There is no time limit for college loan debts. They follow you throughout life and if not recovered before you are retired they garner your Social Security.

If this is a college loan debt - and presumably what this debt is for is being explained in the request for payment - then pay it. There are companies that 'buy' long term debt from institutions and then start collecting them. You don't want your US credit ruined over 98 bucks.

If it's for non college loan debt and you know nothing about it, then you could challenge it.


----------



## gbusa (Nov 8, 2013)

Thanks for the response.
No, we wouldn't allow a $98 debt to muck things up, but also we would never pay money to someone who may not be entitled to it.

This was Junior College, my wife had no student loan, and paid everything in cash, so we are struggling to think of something they could have a right to claim to after 15 years! Overdue library book?!?
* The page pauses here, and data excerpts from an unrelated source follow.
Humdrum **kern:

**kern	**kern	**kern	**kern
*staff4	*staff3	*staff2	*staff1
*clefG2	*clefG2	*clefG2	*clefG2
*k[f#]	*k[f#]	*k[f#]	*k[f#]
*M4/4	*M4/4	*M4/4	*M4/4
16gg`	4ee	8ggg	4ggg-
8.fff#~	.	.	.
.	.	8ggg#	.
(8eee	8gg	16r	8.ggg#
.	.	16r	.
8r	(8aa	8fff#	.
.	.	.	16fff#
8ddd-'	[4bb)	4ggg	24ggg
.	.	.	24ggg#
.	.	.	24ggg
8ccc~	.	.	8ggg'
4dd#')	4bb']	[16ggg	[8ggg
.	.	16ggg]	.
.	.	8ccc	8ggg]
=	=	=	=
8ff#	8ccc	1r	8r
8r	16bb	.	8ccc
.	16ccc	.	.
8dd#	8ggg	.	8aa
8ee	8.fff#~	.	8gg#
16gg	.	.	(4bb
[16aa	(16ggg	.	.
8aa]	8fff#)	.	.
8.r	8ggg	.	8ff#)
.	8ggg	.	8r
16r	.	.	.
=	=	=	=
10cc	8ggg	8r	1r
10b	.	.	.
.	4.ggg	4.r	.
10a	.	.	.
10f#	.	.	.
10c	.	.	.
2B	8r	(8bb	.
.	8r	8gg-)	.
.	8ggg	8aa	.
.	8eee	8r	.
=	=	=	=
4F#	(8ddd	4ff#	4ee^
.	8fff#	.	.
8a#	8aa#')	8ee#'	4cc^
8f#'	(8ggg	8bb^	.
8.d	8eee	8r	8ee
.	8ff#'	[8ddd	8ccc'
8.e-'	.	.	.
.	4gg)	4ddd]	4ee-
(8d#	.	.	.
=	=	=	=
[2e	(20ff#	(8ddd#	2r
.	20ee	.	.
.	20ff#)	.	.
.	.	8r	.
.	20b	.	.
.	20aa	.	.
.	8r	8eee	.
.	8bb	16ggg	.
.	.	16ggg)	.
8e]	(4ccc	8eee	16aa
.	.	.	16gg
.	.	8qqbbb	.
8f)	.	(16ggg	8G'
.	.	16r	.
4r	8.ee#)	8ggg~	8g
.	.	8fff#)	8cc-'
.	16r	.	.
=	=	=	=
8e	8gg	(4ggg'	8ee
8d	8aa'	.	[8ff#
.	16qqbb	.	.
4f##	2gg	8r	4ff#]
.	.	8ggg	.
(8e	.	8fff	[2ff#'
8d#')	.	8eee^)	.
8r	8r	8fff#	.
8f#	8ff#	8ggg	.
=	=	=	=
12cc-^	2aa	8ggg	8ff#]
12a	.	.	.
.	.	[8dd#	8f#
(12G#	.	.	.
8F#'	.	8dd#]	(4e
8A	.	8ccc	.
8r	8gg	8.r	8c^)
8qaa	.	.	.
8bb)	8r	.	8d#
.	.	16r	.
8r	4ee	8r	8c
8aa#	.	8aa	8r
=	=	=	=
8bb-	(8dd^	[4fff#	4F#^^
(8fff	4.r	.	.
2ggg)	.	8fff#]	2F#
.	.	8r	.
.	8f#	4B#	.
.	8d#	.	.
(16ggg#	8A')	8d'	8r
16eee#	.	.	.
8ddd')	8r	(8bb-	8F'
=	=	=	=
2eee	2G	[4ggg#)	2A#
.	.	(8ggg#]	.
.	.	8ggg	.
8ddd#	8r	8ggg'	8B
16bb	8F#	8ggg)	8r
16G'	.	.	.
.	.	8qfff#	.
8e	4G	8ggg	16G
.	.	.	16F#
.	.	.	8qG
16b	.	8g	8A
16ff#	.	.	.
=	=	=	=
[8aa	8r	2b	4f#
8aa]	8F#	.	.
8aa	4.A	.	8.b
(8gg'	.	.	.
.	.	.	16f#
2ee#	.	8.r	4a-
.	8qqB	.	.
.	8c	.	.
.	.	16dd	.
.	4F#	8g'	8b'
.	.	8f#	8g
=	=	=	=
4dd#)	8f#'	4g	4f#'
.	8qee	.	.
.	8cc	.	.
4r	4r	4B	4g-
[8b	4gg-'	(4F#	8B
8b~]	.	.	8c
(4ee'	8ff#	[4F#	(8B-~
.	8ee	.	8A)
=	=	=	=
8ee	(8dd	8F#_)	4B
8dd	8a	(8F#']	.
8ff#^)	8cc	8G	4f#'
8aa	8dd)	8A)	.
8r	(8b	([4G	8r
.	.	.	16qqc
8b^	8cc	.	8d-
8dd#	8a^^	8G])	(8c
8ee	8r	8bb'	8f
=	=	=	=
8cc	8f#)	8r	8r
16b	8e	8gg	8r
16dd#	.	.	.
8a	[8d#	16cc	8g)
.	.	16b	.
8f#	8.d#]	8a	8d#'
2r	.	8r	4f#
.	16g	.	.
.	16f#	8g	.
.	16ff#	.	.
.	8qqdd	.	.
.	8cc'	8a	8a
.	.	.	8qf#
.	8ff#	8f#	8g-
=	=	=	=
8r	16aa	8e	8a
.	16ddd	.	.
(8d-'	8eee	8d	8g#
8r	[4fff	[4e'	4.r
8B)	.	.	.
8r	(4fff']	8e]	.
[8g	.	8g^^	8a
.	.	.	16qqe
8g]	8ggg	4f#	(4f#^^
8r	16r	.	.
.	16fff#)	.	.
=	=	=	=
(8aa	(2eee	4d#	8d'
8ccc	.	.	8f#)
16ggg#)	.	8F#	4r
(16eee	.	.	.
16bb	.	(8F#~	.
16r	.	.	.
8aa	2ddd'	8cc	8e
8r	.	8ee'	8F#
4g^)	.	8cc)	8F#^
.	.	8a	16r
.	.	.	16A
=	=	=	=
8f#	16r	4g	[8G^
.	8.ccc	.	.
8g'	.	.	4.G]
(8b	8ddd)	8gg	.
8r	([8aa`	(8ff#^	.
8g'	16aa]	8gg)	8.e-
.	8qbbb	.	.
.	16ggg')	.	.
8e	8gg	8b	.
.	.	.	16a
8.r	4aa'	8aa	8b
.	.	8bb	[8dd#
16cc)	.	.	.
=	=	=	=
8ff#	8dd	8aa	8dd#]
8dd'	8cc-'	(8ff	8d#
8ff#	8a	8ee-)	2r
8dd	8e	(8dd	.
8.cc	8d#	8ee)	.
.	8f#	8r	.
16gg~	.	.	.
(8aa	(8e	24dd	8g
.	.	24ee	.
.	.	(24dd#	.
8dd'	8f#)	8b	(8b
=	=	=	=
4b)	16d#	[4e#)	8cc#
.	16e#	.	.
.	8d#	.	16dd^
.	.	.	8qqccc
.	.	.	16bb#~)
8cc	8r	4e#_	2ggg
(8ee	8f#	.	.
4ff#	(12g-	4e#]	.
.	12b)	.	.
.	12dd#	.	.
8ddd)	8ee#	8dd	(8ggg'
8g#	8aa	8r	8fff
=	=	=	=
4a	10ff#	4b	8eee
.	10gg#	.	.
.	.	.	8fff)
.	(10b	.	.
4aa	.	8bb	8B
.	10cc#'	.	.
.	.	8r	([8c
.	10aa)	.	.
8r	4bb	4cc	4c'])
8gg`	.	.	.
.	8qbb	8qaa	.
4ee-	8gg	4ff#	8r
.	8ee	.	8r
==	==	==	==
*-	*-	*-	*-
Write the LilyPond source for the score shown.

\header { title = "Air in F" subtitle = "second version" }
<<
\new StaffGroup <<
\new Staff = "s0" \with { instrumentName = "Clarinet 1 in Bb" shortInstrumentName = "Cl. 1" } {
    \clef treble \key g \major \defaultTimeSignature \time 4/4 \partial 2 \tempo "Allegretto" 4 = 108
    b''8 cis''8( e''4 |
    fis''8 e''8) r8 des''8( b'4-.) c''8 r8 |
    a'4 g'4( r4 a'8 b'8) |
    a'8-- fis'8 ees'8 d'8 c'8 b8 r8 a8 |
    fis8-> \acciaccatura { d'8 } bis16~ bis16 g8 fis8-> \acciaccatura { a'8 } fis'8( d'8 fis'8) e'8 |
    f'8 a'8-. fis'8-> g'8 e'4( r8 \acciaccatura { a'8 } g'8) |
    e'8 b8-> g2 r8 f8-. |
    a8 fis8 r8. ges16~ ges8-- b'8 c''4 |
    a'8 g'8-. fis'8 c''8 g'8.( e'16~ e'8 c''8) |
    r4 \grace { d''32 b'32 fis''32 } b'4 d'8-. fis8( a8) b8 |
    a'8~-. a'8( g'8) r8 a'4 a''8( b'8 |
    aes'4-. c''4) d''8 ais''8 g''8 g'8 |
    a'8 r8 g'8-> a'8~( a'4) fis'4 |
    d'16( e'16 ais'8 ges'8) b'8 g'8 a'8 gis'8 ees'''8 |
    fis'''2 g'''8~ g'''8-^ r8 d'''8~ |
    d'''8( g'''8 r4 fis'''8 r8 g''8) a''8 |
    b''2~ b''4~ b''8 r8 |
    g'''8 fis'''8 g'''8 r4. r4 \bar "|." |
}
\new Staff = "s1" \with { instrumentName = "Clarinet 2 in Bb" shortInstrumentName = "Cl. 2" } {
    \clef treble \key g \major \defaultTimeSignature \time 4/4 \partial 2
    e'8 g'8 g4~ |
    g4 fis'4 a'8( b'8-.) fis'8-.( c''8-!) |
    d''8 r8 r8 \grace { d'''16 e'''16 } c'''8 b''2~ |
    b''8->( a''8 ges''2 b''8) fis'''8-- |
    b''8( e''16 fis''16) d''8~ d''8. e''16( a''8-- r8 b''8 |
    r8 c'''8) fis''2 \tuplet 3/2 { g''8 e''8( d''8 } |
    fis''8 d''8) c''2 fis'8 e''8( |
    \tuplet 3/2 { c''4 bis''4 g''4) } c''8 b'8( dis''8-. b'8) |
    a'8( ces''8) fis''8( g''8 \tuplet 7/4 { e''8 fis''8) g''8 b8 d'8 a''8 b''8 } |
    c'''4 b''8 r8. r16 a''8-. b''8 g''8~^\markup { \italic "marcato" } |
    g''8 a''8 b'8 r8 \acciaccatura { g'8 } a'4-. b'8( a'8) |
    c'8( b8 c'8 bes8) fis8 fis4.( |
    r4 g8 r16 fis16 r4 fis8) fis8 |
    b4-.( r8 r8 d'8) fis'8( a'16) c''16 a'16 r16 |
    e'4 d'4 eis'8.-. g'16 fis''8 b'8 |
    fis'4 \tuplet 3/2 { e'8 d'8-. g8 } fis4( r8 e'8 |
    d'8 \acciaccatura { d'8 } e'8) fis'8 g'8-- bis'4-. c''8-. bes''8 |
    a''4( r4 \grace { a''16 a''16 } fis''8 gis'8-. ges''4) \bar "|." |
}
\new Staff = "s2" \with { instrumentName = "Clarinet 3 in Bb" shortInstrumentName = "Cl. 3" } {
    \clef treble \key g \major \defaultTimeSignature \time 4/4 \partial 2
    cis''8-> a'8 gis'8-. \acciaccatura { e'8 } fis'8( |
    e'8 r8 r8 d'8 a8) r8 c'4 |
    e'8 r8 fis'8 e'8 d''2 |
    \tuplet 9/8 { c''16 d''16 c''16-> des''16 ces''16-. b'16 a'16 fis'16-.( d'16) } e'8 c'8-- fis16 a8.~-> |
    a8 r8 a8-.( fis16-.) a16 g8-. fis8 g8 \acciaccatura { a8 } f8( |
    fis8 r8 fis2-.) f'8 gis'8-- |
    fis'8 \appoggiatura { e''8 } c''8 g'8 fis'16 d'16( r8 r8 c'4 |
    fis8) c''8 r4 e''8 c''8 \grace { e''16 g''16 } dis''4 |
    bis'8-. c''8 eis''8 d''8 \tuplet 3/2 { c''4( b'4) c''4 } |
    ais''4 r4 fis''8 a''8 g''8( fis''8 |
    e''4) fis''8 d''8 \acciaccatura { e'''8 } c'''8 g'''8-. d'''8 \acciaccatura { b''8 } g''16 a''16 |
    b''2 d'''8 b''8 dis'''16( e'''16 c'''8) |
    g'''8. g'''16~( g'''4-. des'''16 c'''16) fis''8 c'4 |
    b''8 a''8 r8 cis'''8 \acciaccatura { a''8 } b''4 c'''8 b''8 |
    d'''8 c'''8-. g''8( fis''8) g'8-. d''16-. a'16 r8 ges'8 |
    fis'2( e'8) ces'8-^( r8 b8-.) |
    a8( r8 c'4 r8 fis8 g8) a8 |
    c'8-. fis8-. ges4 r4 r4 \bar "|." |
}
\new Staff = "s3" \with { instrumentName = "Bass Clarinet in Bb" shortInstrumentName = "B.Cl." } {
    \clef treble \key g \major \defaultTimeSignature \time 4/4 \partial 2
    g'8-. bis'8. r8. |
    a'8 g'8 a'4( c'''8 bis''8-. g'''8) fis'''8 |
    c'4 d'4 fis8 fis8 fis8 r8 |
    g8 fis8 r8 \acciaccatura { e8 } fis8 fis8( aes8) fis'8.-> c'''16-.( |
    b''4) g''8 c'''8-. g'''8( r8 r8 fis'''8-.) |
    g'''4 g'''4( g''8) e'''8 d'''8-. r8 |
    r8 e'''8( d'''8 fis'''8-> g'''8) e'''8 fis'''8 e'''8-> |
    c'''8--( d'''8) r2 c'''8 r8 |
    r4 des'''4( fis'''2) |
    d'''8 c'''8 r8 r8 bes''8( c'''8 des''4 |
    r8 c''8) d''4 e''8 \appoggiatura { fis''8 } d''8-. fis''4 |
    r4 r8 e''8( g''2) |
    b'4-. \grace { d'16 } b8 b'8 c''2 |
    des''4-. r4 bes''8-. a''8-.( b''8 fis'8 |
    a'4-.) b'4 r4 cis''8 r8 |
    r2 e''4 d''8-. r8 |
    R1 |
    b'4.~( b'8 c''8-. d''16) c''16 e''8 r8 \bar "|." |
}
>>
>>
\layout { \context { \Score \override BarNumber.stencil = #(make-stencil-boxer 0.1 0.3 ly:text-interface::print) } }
I guess we'll find out when we go back for vacation in a couple of weeks.

Thanks again!


----------



## Bellthorpe (Jun 23, 2013)

Can't the parents scan the bill and email it to you?


----------



## EVHB (Feb 11, 2008)

Can the school prove that they tried to reach you years and year ago (while the debt was only maybe $0.5)?


----------



## Stevesolar (Dec 21, 2012)

Hi,
First impression is that this is a scam.
Note the amount of $98 - just under the magic $100.
This is just about the threshold of pain figure that makes people think "why worth agruing over this amount and possibly ruining my credit rationg - so i will pay it!!"
Cheers
Steve


----------



## Bevdeforges (Nov 16, 2007)

Agree with Steve. Someone tried that with my Dad. It was a collection agency sending him the notice about a bill due (at the time it was $118 or so). I wrote them back, asking for a copy of the actual bill showing what the debt was for and never heard back from them.

If it's legit, whoever is contacting you should be able to produce the original bill (or a photocopy, obviously). If they can't do that, then don't bother dealing with them.
Cheers,
Bev


----------



## twostep (Apr 3, 2008)

Unless the parents were cosigners no legit collector would give that much information. Have your wife ask for a copy of the invoice or other legal proof of debt. Pull her credit report - which is not a bad idea after a long absence anyway.


----------